::: Task inputs
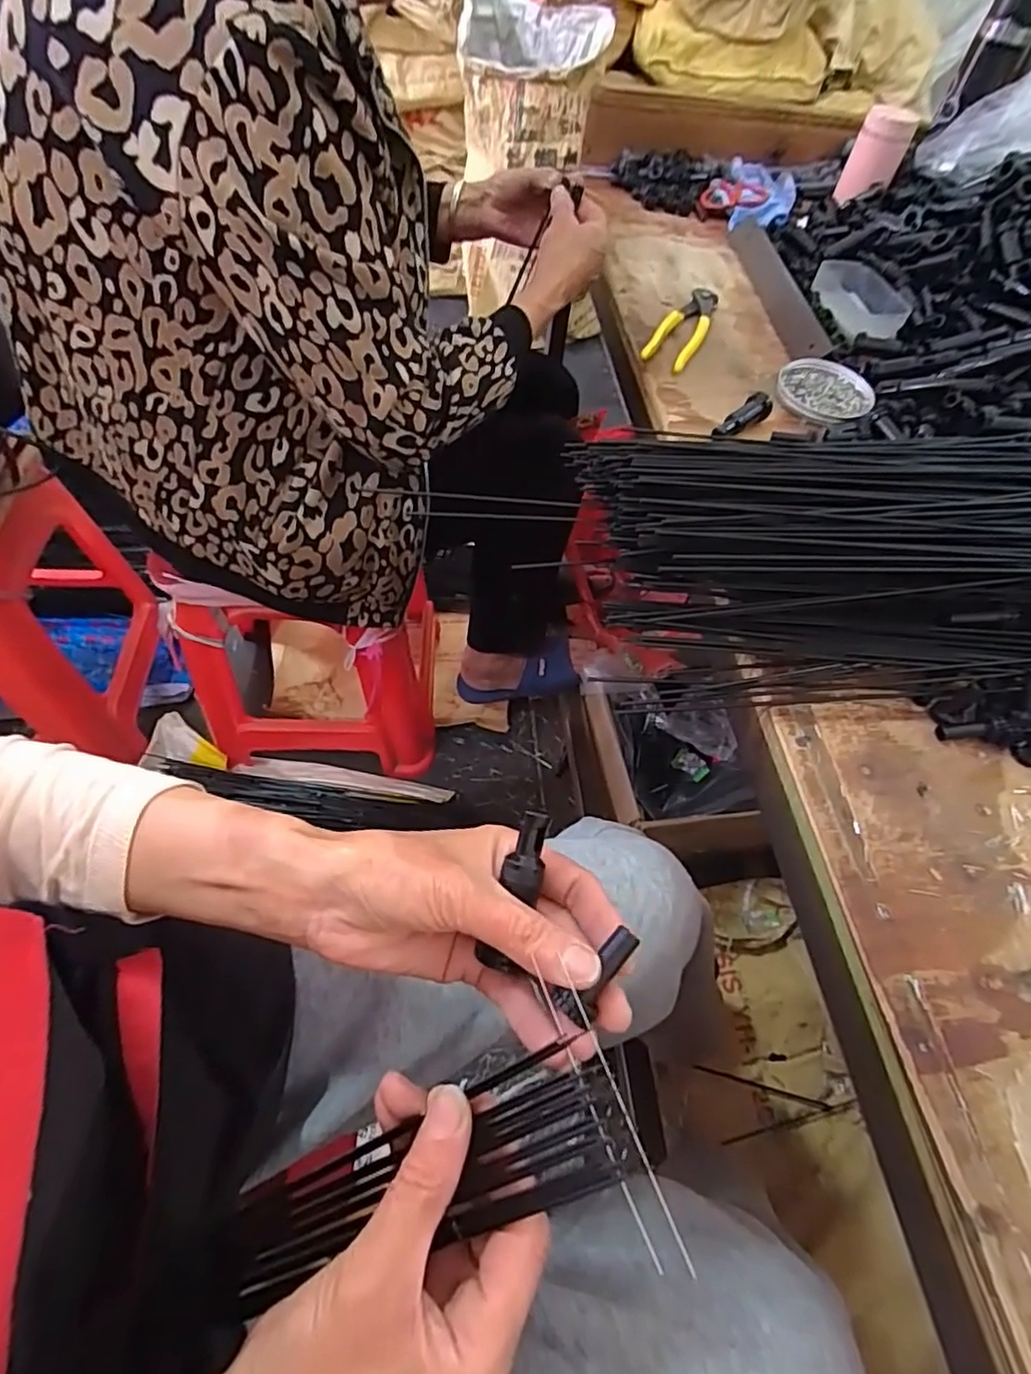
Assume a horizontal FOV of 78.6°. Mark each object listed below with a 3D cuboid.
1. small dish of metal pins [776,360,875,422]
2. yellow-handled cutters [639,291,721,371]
[{"bbox_3d":[0.304,-0.290,0.619,0.091,0.013,0.088,15,56,3],"label":"small dish of metal pins"},{"bbox_3d":[0.182,-0.385,0.674,0.044,0.014,0.169,26,57,10],"label":"yellow-handled cutters"}]

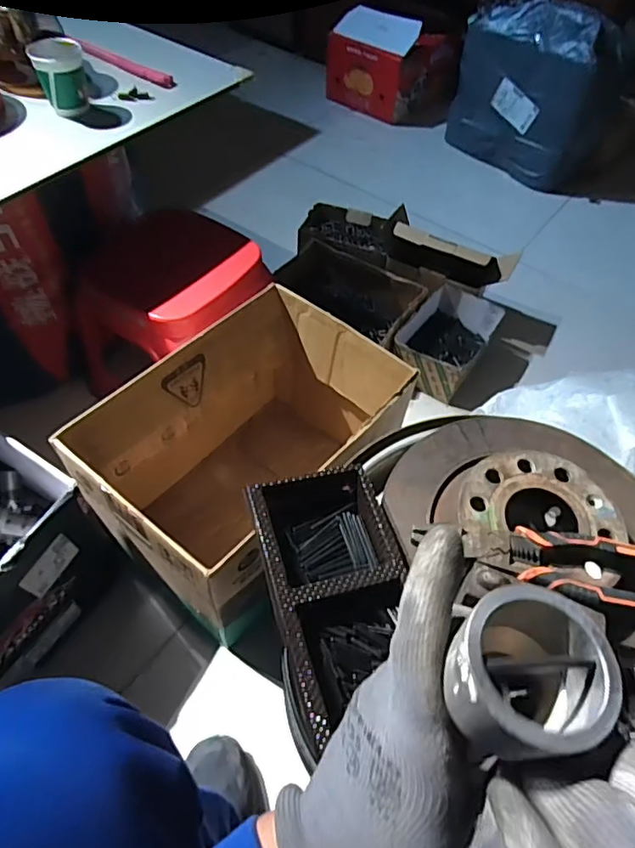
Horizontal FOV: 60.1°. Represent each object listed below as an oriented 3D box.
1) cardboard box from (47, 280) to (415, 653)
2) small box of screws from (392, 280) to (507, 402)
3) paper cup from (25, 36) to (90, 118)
[{"bbox_3d":[-0.083,0.057,0.798,0.276,0.289,0.410,35,59,20],"label":"cardboard box"},{"bbox_3d":[0.251,-0.168,1.091,0.160,0.100,0.211,28,57,16],"label":"small box of screws"},{"bbox_3d":[-0.323,-0.439,0.696,0.057,0.071,0.055,-11,55,-11],"label":"paper cup"}]

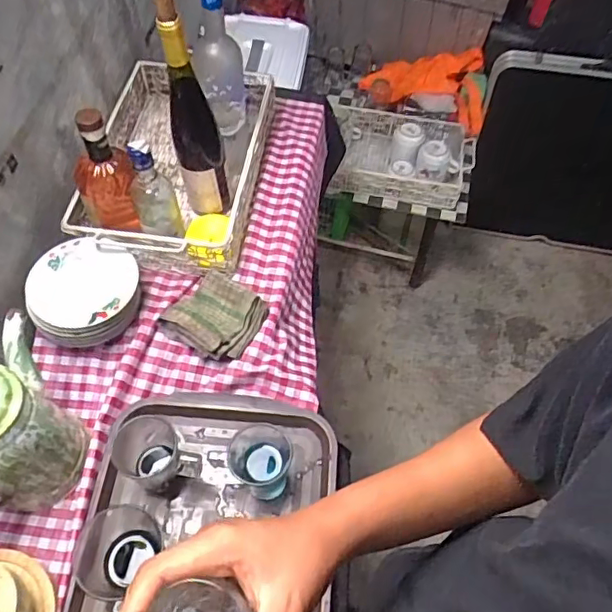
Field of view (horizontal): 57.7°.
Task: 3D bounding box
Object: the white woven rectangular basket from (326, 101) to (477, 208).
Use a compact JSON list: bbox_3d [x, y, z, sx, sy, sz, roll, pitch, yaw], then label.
[{"bbox_3d":[0.253,-0.399,1.473,0.375,0.160,0.287,13,57,7],"label":"white woven rectangular basket"}]

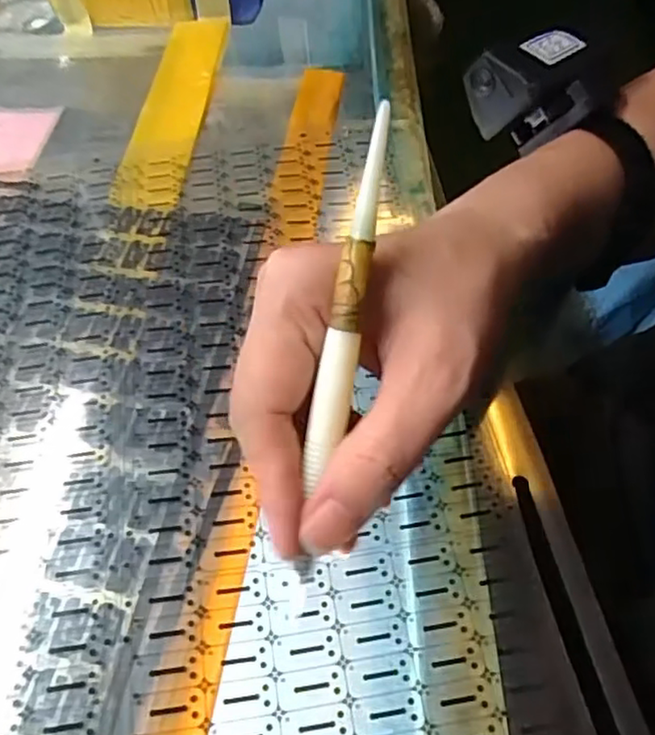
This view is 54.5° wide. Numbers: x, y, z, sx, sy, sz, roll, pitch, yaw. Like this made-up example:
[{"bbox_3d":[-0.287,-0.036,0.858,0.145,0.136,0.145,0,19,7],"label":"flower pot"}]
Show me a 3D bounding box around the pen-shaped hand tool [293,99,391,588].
[{"bbox_3d":[0.004,-0.006,0.177,0.010,0.005,0.131,11,96,10],"label":"pen-shaped hand tool"}]

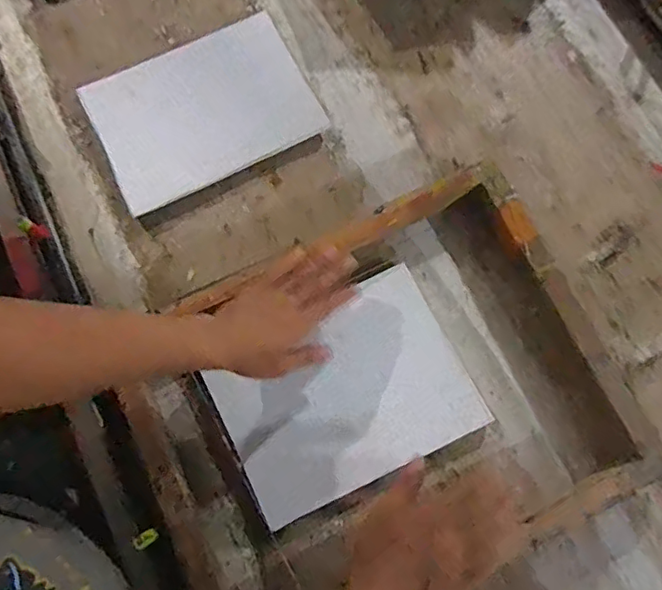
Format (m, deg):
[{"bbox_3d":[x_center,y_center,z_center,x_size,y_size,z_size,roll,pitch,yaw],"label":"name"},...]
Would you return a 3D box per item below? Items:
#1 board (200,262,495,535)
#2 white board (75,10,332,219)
[{"bbox_3d":[0.015,0.112,0.646,0.268,0.017,0.195,-26,79,-5],"label":"board"},{"bbox_3d":[-0.166,-0.244,0.744,0.272,0.018,0.199,-27,79,-5],"label":"white board"}]

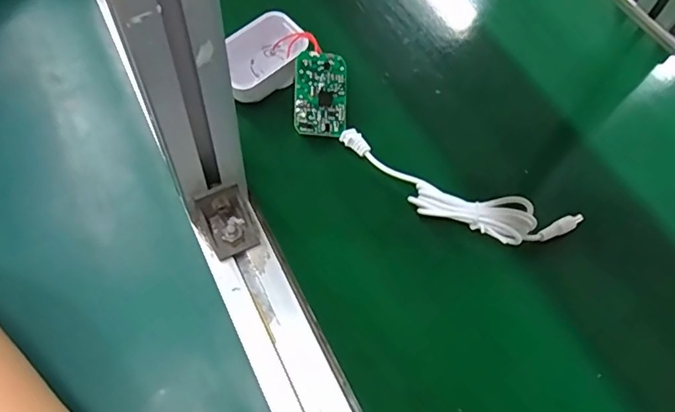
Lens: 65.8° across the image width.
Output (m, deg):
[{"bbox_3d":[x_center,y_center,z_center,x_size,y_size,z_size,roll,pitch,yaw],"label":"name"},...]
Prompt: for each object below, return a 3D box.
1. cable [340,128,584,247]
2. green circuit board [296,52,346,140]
[{"bbox_3d":[0.078,-0.008,0.356,0.172,0.021,0.046,21,59,8],"label":"cable"},{"bbox_3d":[-0.012,-0.081,0.379,0.037,0.004,0.062,3,83,-16],"label":"green circuit board"}]

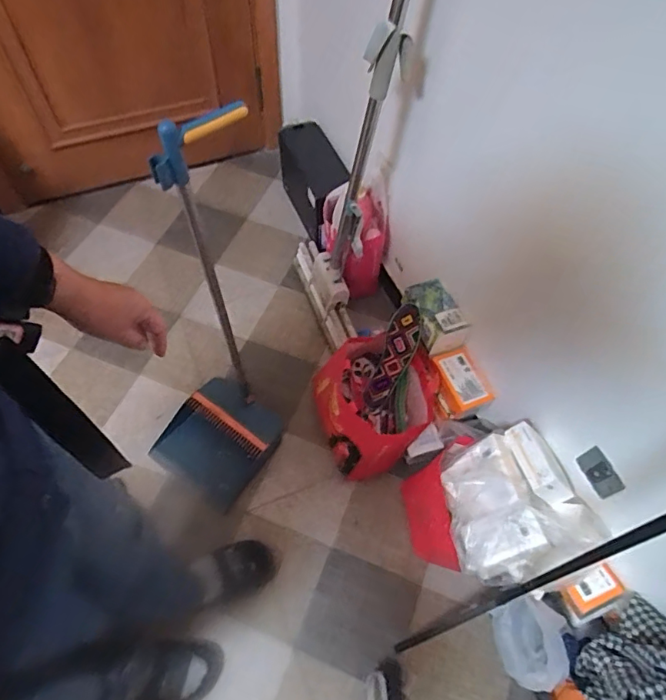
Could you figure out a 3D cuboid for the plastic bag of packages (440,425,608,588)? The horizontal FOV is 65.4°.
[{"bbox_3d":[0.326,0.284,0.978,0.260,0.121,0.284,-18,60,-13],"label":"plastic bag of packages"}]

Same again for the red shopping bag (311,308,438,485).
[{"bbox_3d":[0.108,0.113,1.228,0.282,0.220,0.284,-20,60,-14],"label":"red shopping bag"}]

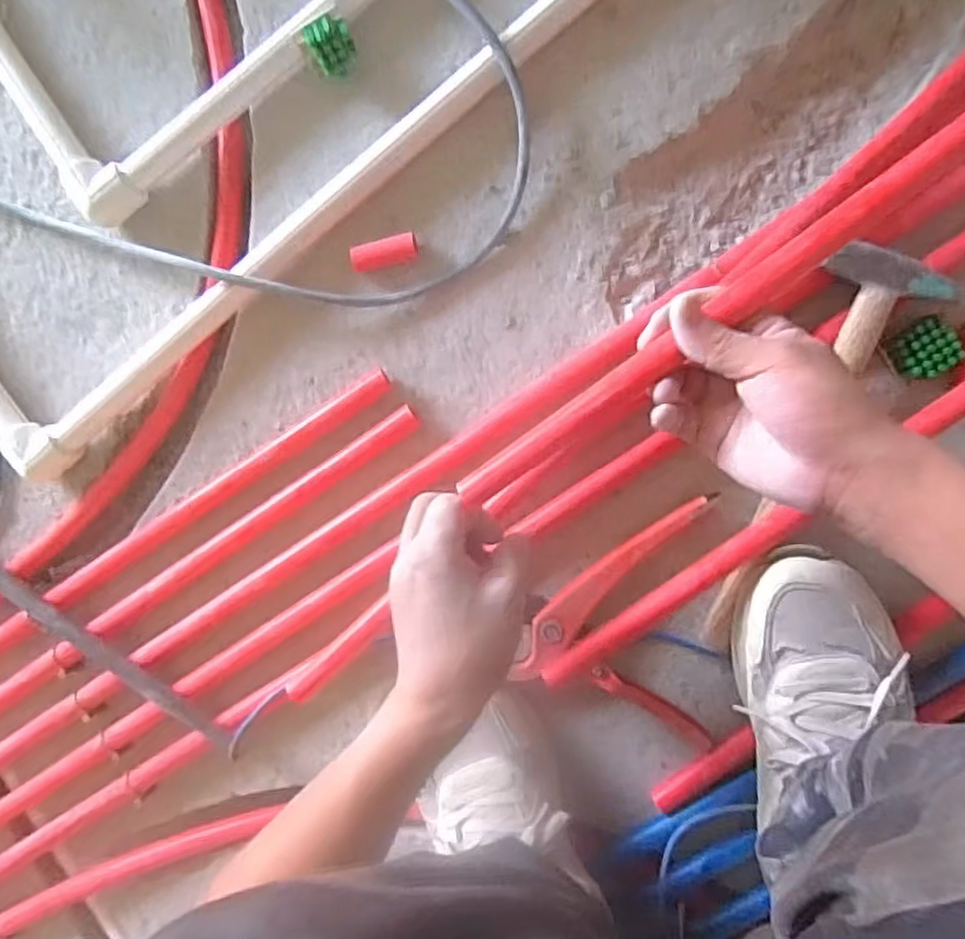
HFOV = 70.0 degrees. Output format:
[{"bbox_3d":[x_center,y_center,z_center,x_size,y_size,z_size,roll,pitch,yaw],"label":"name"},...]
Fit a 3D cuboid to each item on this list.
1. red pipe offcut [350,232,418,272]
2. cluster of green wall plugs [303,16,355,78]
[{"bbox_3d":[-0.077,-0.170,0.545,0.050,0.024,0.019,-13,92,8],"label":"red pipe offcut"},{"bbox_3d":[-0.115,-0.324,0.523,0.031,0.034,0.030,0,94,7],"label":"cluster of green wall plugs"}]

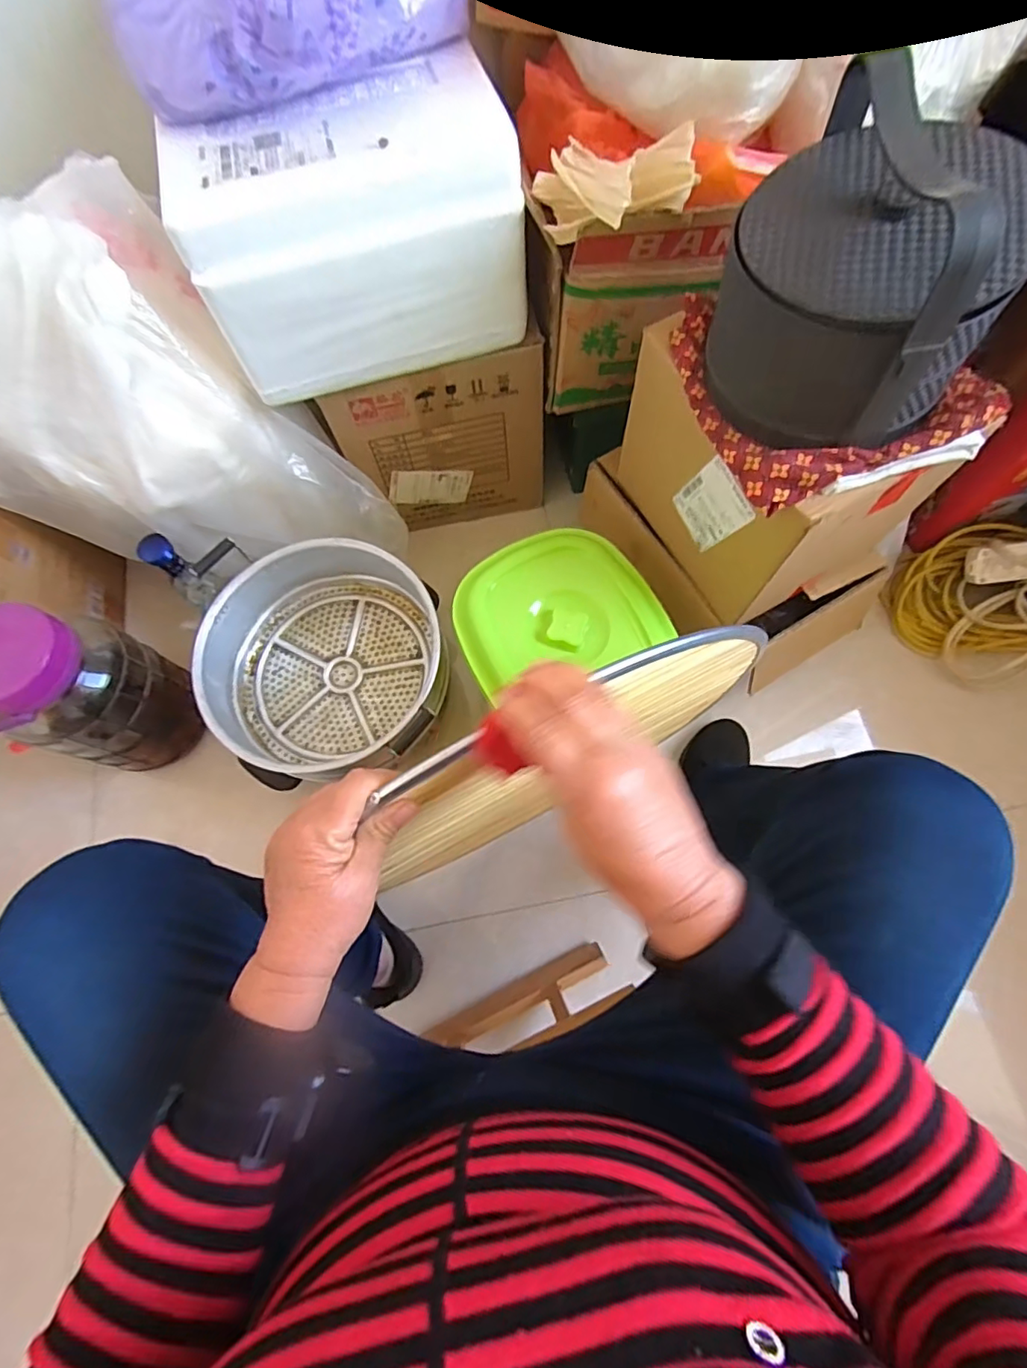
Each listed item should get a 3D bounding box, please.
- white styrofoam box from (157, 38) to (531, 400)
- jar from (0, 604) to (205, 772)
[{"bbox_3d":[-0.169,-0.487,0.629,0.333,0.197,0.173,-16,72,-4],"label":"white styrofoam box"},{"bbox_3d":[-0.573,0.017,0.766,0.164,0.262,0.152,-1,71,2],"label":"jar"}]

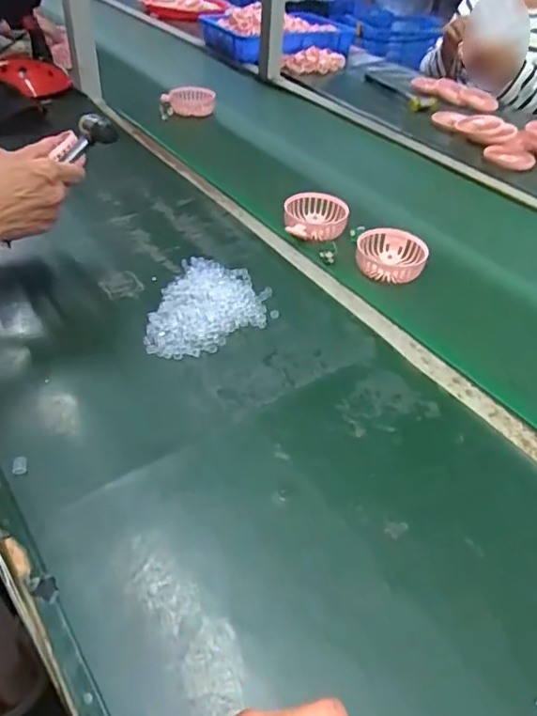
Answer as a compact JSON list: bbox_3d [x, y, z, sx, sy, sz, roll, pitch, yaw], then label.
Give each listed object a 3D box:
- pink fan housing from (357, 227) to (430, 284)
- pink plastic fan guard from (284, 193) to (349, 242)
[{"bbox_3d":[0.156,-0.130,0.697,0.089,0.037,0.082,11,43,6],"label":"pink fan housing"},{"bbox_3d":[0.065,-0.194,0.756,0.087,0.035,0.097,3,43,-3],"label":"pink plastic fan guard"}]

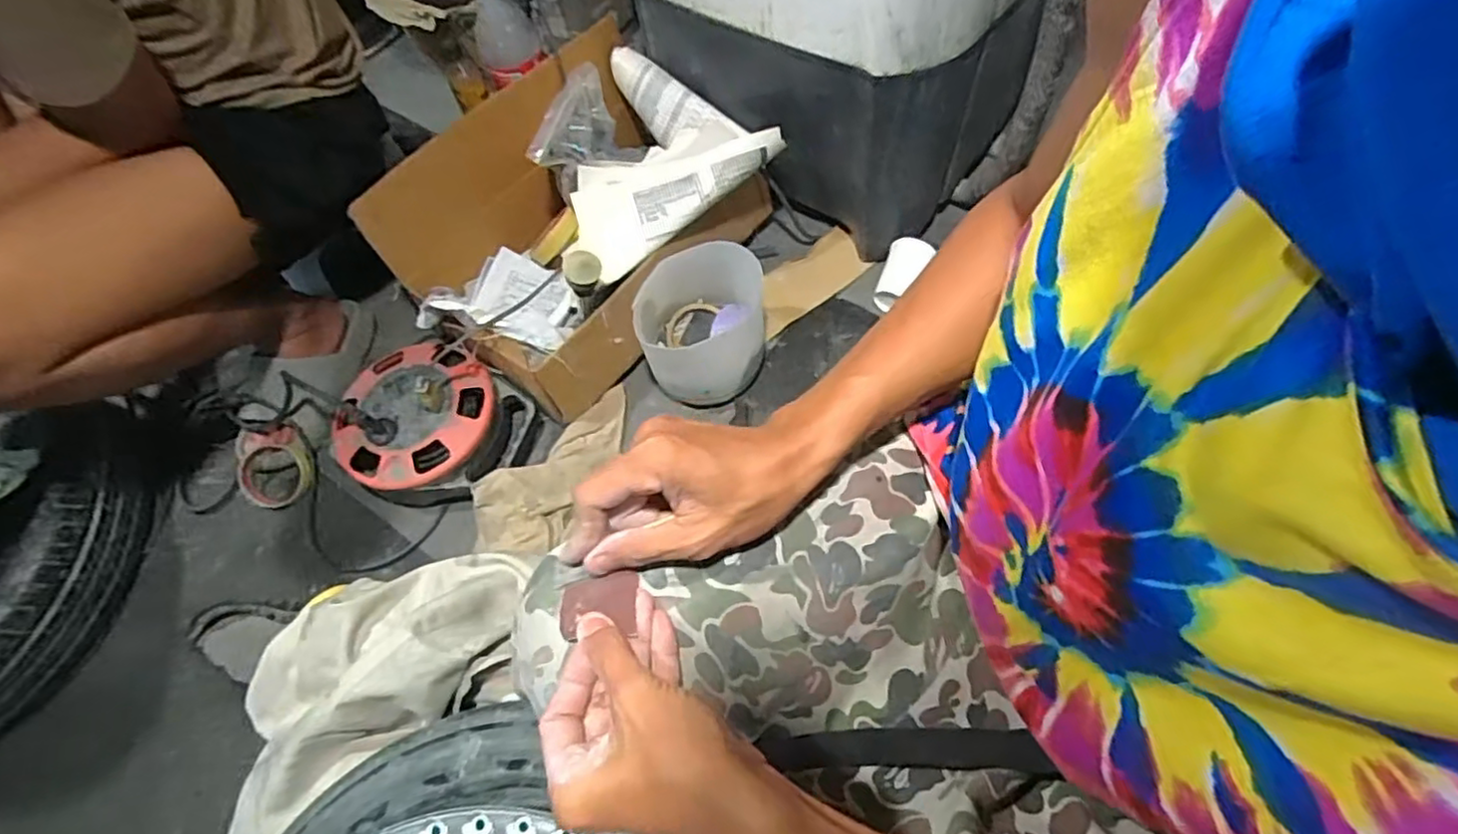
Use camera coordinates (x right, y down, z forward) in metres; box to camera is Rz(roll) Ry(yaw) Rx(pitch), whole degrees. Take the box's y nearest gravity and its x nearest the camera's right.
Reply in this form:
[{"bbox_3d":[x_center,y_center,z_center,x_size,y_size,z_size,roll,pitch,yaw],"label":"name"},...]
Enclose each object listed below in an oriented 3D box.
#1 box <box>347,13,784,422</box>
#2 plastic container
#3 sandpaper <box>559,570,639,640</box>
::::::
Exercise description: Copy exactly, and only, the lines from the first entry through the line holding "Horizontal FOV: 60.1°.", both ends included, leaving out every picture.

Exercise answer:
Assume a horizontal FOV of 78.6°. Mark each object listed below with a 3D cuboid.
1. small dish of metal pins [776,360,875,422]
2. yellow-handled cutters [639,291,721,371]
[{"bbox_3d":[0.304,-0.290,0.619,0.091,0.013,0.088,15,56,3],"label":"small dish of metal pins"},{"bbox_3d":[0.182,-0.385,0.674,0.044,0.014,0.169,26,57,10],"label":"yellow-handled cutters"}]

Horizontal FOV: 60.1°. Represent each object listed below as an oriented 3D box.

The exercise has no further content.